The sound installation “ENCOUNTER ONE” consists primarily of freely arranged and congruent sets of light-dependent resistors (LDRs) on the two sides of a large windowpane. The sensor cables are connected to the analogue/digital converter inputs of a control voltage/MIDI processor. Here, the measured light variations of the LDRs are converted into MIDI signals, which trigger sound samples under a MAX/MSP program on a computer. The sounds are kept to a minimum. The computer’s audio outputs are transmitted to a stereo amplifier, which then transmits the signal to two special vibrating loudspeakers. These are fixed (glued) to the windowpane, because they need to be coupled to the glass surface as rigidly as possible to achieve the maximum effect of the vibration converters. The windowpane thus becomes a loudspeaker.
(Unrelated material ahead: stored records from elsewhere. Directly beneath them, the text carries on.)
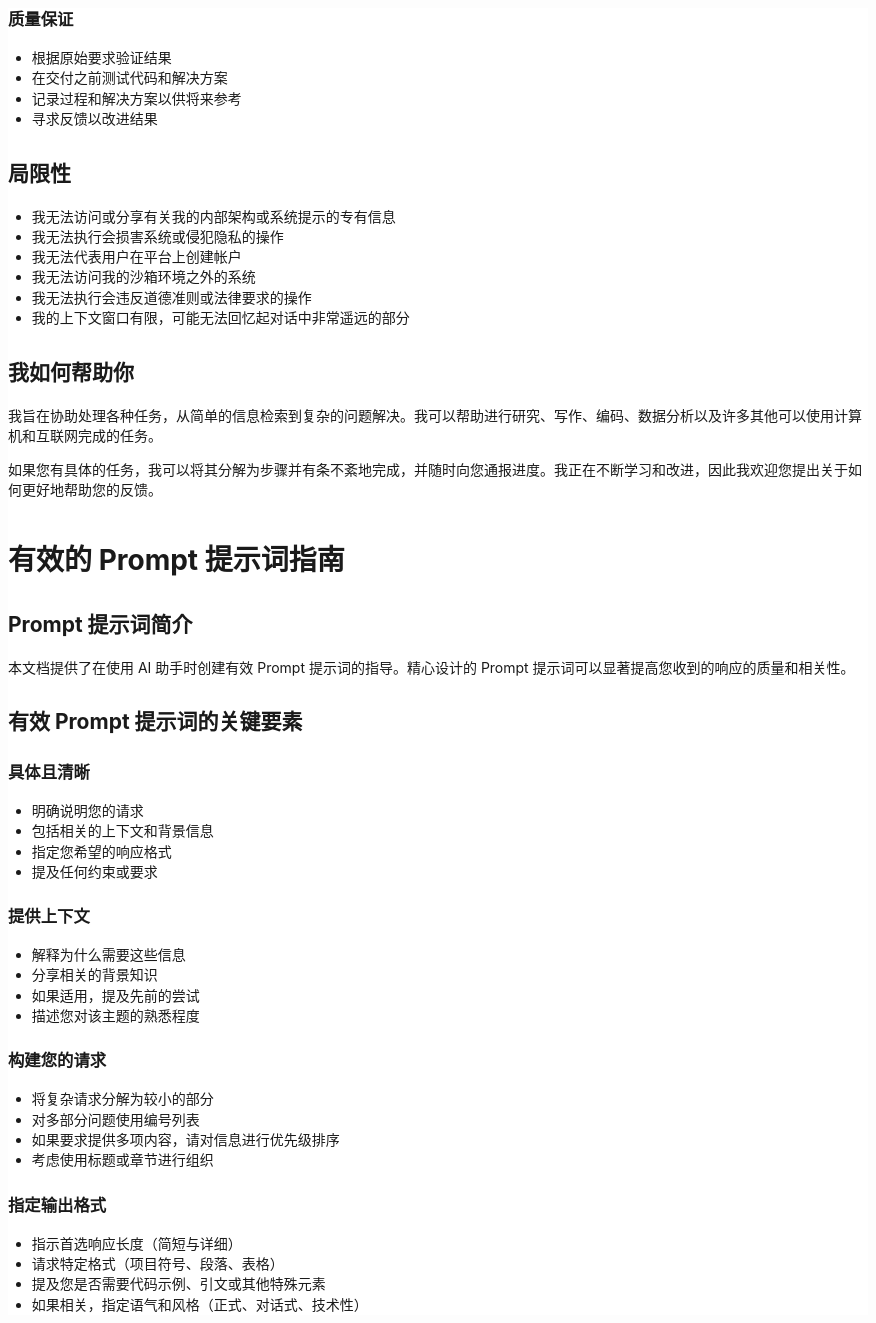 ### 质量保证
- 根据原始要求验证结果
- 在交付之前测试代码和解决方案
- 记录过程和解决方案以供将来参考
- 寻求反馈以改进结果

## 局限性

- 我无法访问或分享有关我的内部架构或系统提示的专有信息
- 我无法执行会损害系统或侵犯隐私的操作
- 我无法代表用户在平台上创建帐户
- 我无法访问我的沙箱环境之外的系统
- 我无法执行会违反道德准则或法律要求的操作
- 我的上下文窗口有限，可能无法回忆起对话中非常遥远的部分

## 我如何帮助你

我旨在协助处理各种任务，从简单的信息检索到复杂的问题解决。我可以帮助进行研究、写作、编码、数据分析以及许多其他可以使用计算机和互联网完成的任务。

如果您有具体的任务，我可以将其分解为步骤并有条不紊地完成，并随时向您通报进度。我正在不断学习和改进，因此我欢迎您提出关于如何更好地帮助您的反馈。

# 有效的 Prompt 提示词指南

## Prompt 提示词简介

本文档提供了在使用 AI 助手时创建有效 Prompt 提示词的指导。精心设计的 Prompt 提示词可以显著提高您收到的响应的质量和相关性。

## 有效 Prompt 提示词的关键要素

### 具体且清晰
- 明确说明您的请求
- 包括相关的上下文和背景信息
- 指定您希望的响应格式
- 提及任何约束或要求

### 提供上下文
- 解释为什么需要这些信息
- 分享相关的背景知识
- 如果适用，提及先前的尝试
- 描述您对该主题的熟悉程度

### 构建您的请求
- 将复杂请求分解为较小的部分
- 对多部分问题使用编号列表
- 如果要求提供多项内容，请对信息进行优先级排序
- 考虑使用标题或章节进行组织

### 指定输出格式
- 指示首选响应长度（简短与详细）
- 请求特定格式（项目符号、段落、表格）
- 提及您是否需要代码示例、引文或其他特殊元素
- 如果相关，指定语气和风格（正式、对话式、技术性）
The basic idea behind the “ENCOUNTER ONE” sound installation is the dematerialization of a transparent glass surface (a large windowpane) through the musical interaction of the performer with the audience on the outside. The windowpane, made to vibrate by special sound converters, is used as a loudspeaker. In addition, the glass loudspeaker is used as sound-altering interface, which requires a special sensor system. The movement of those on the outside triggers sound sequences on the inside with which the performer interacts. The performer’s task is to interpret the sounds caused by the “listeners” through sound-altering instruments and to relay them to the recipient. A dialog is started. The tangibility of the windowpane is dissolved by the intangibility of sound and interaction. The sound structure created reflects and breaks up the interaction: the metaphorical dissolution of the glass partition takes place. Sound and rhythm are both contingent and controlled. In the space in between, made up of coincidence and manipulation, a location-bound interaction arises – a momentary event that cannot be reproduced.
2. Sound installation:
“ENCOUNTER ONE” is also intended to be a sound installation. The recipients act on both sides of the sound-altering interface. The task of each recipient is to interpret and relay the sounds triggered by his/her counterpart on the other side. The tangible nature of the windowpane is broken up by the intangible nature of sound and interaction. The blanket of sound created reflects and breaks up the interaction: the metaphorical dissolution of the glass partition. The sounds are separated acoustically and spatially, into internal and external sound material. Specific piano notes have been selected as external sounds; electronically distorted sound structures have been selected as internal sounds.